— What the task requires —
Which of the lines below holds the string "size"? Copy every line that does.

Stored data entries
-- Opening Marker --

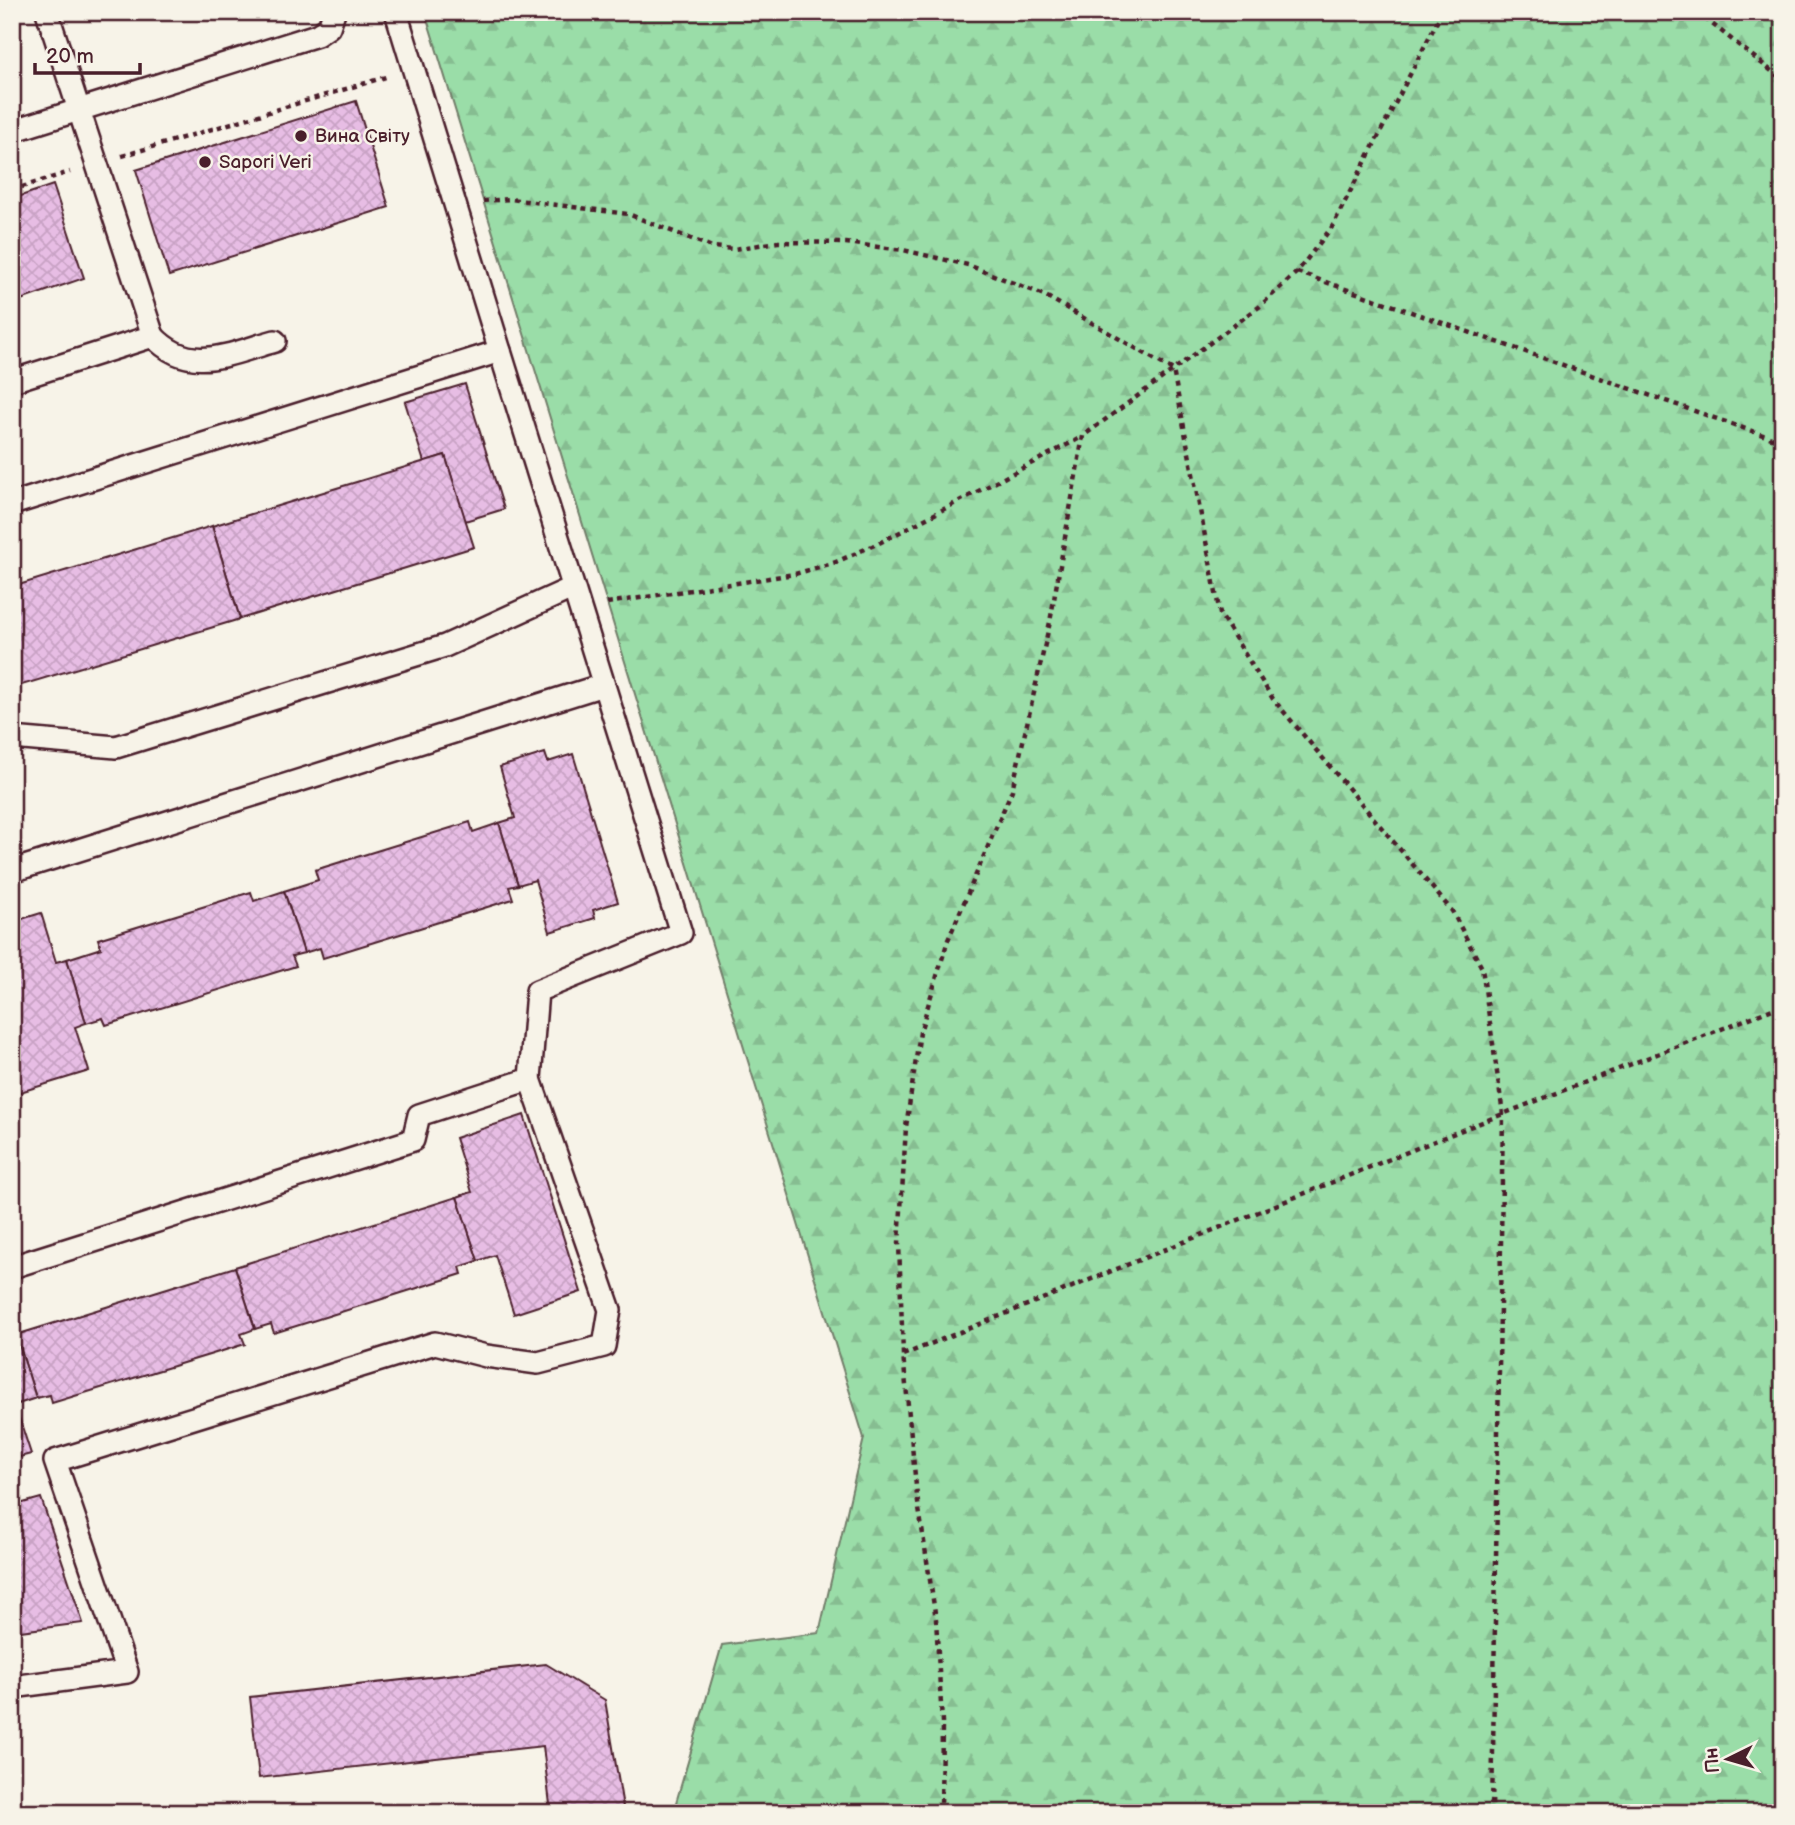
<svg xmlns="http://www.w3.org/2000/svg" width="1795" height="1825" font-family="'Balsamiq Sans',sans-serif">
  <style>
    .forest { fill: url(#forest-firs); stroke: #727e6a; stroke-width: 2 }
    .building { fill: url(#building-cross-hatch); stroke: #4a1f2b; stroke-width: 2 }
    .lines { fill: none; stroke-linecap: round; stroke-linejoin: round }
    .service-casing { stroke: #4a1f2b; stroke-width: 26 }
    .path { stroke: #4a1f2b; stroke-width: 4.5; stroke-dasharray: 5 5; stroke-linecap: butt }
    .service { stroke: #f7f3e8; stroke-width: 21 }
    .poi-dot { fill: #4a1f2b; stroke: #f7f3e8; stroke-width: 2.5 }
    .labels { text-anchor: middle; dominant-baseline: central; stroke-width: 5; stroke-linejoin: round; paint-order: stroke }
    .poi-label { font-size: 19px; fill: #4a1f2b; stroke: #f7f3e8; text-anchor: start }
  </style>
  <defs>
    <pattern id="forest-firs" width="22" height="20" patternUnits="userSpaceOnUse" patternTransform="scale(1.75)"><rect width="22" height="20" fill="#9adda8"/><path d="M5 1l3.5 6h-7zM16 11l3.5 6h-7z" fill="#86bd91"/></pattern>
    <pattern id="building-cross-hatch" width="8" height="8" patternUnits="userSpaceOnUse" patternTransform="scale(1.75)"><rect width="8" height="8" fill="#e7bde4"/><path d="M0 0l8 8M0 8l8-8" fill="none" stroke="#c8a2c4"/></pattern>
  </defs>
  <rect width="100%" height="100%" fill="#f7f3e8"/>
  <filter id="ink" filterUnits="userSpaceOnUse"><feTurbulence type="fractalNoise" baseFrequency=".0143" numOctaves="2"/><feDisplacementMap in="SourceGraphic" scale="14" xChannelSelector="R" yChannelSelector="G"/><feConvolveMatrix kernelMatrix="1 2 1 2 8 2 1 2 1" color-interpolation-filters="sRGB"/></filter>
  <g filter="url(#ink)">
    <polygon class="forest" points="425,12 1783,12 1783,1813 673,1813 722,1645 819,1633 864,1438"/>
    <g class="building">
      <polygon points="356,101 389,207 169,276 136,170"/>
      <polygon points="53,185 84,278 12,303 12,199"/>
      <polygon points="465,384 504,509 465,521 445,455 424,462 405,402"/>
      <polygon points="445,455 474,547 240,619 212,526"/>
      <polygon points="212,526 240,619 12,688 12,587"/>
      <polygon points="545,753 548,762 573,754 618,902 593,910 595,918 550,932 535,880 518,885 499,823 515,818 500,767"/>
      <polygon points="470,822 473,832 499,823 518,885 509,887 513,899 323,958 320,948 304,953 284,891 318,880 315,870"/>
      <polygon points="284,891 304,953 292,956 296,966 106,1025 103,1018 86,1023 67,959 101,948 98,939 251,892 254,901"/>
      <polygon points="41,913 56,962 67,959 86,1023 75,1027 89,1071 17,1093 12,1079 12,922"/>
      <polygon points="524,1115 581,1292 514,1314 495,1255 478,1261 457,1197 472,1192 455,1138"/>
      <polygon points="457,1197 478,1261 460,1267 462,1274 274,1333 271,1324 255,1329 235,1267"/>
      <polygon points="235,1267 255,1329 241,1334 245,1344 52,1403 50,1395 36,1398 16,1335"/>
      <polygon points="16,1335 36,1398 15,1405 31,1454 12,1459 12,1336"/>
      <polygon points="41,1498 83,1623 12,1632 12,1506"/>
      <polygon points="546,1664 605,1700 624,1813 551,1813 543,1746 259,1778 250,1697"/>
    </g>
    <g class="lines">
      <g class="service-casing">
        <g id="service">
          <polyline points="47,12 153,336"/>
          <polyline points="396,12 500,351"/>
          <polyline points="12,131 317,35 329,27 334,12"/>
          <path d="M 12,381 L 153,336 C 190,376 230,353 275,341"/>
          <polyline points="12,504 500,351 681,933 537,991 530,1079"/>
          <polyline points="12,738 116,747 445,646 572,588"/>
          <polyline points="12,871 603,685"/>
          <polyline points="12,1267 413,1140 419,1115 530,1079 610,1310 604,1346 538,1363 486,1356 435,1343 55,1461 127,1672 12,1687"/>
        </g>
      </g>
      <g class="path">
        <polyline points="1697,12 1783,80"/>
        <polyline points="122,156 389,76"/>
        <polyline points="12,190 70,172"/>
        <polyline points="483,201 510,199 628,214 712,247 734,249 778,242 846,243 903,250 968,265 1044,295 1173,370 1220,614 1273,699 1452,911 1482,968 1503,1114 1492,1813"/>
        <polyline points="1297,272 1783,442"/>
        <polyline points="607,603 795,574 836,562 879,543 1082,437"/>
        <polyline points="903,1355 1467,1128 1783,1005"/>
        <polyline points="941,1813 942,1722 936,1619 917,1496 903,1355 899,1243 906,1127 920,1032 948,940 1012,790 1050,622 1083,436 1259,307 1297,272 1332,227 1442,12"/>
      </g>
      <use href="#service" class="service"/>
    </g>
  </g>
  <g class="poi-dot">
    <circle cx="301" cy="136" r="7"/>
    <circle cx="205" cy="162" r="7"/>
  </g>
  <g class="labels">
    <g class="poi-label">
      <text x="315" y="136">Вина Світу</text>
      <text x="219" y="162">Sapori Veri</text>
    </g>
  </g>
  <rect width="1795" height="1825" fill="none" stroke="#f7f3e8" stroke-width="42"/>
  <rect x="21" y="21" width="1753" height="1783" fill="none" stroke="#4a1f2b" stroke-width="2.5" filter="url(#ink)"/>
  <g transform="translate(1728 1759) rotate(265)" stroke="#f7f3e8" stroke-width="5" paint-order="stroke">
  <path d="M0-5L12 26L0 18L-12 26Z" fill="#4a1f2b"/>
  <text y="-10" font-size="19" font-weight="bold" text-anchor="middle" fill="#4a1f2b">Пн</text>
  </g>
  <path d="M35 63v10h105v-10" fill="none" stroke="#4a1f2b" stroke-width="3.5"/>
  <text x="46" y="63" font-size="21" fill="#4a1f2b" stroke="#f7f3e8" stroke-width="5" paint-order="stroke">20 m</text>
</svg>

-- Closing Marker --

— Solution for this exercise —
    .poi-label { font-size: 19px; fill: #4a1f2b; stroke: #f7f3e8; text-anchor: start }
  <text y="-10" font-size="19" font-weight="bold" text-anchor="middle" fill="#4a1f2b">Пн</text>
  <text x="46" y="63" font-size="21" fill="#4a1f2b" stroke="#f7f3e8" stroke-width="5" paint-order="stroke">20 m</text>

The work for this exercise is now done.